About this task: Without the pictures, copy all the entries below exactly.
____________________
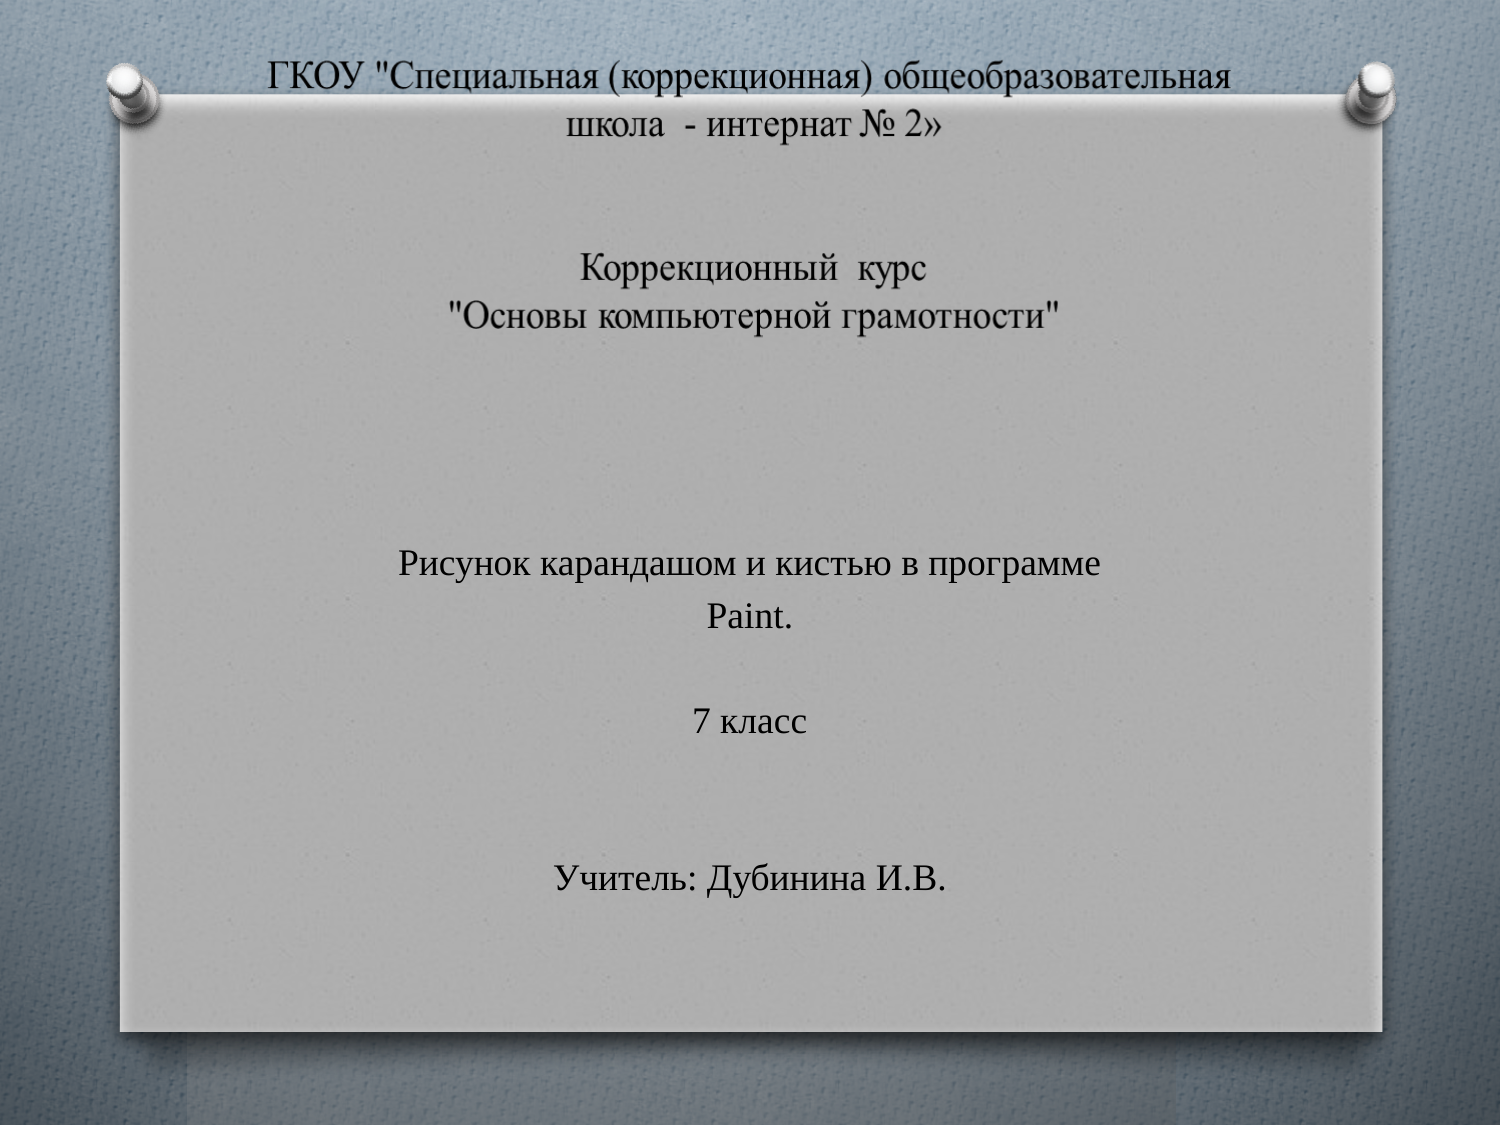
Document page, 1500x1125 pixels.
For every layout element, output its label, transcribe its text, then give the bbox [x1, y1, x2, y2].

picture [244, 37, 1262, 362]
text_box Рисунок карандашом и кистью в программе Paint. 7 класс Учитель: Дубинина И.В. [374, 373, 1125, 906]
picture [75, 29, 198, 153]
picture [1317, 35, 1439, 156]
____________________
Result of the exercise:
Document page, 1500x1125 pixels.
For every layout element, output its label, transcribe its text, then give the bbox [x1, y1, x2, y2].

picture [244, 37, 1262, 362]
text_box Рисунок карандашом и кистью в программе Paint. 7 класс Учитель: Дубинина И.В. [374, 373, 1125, 906]
picture [75, 29, 198, 153]
picture [1317, 35, 1439, 156]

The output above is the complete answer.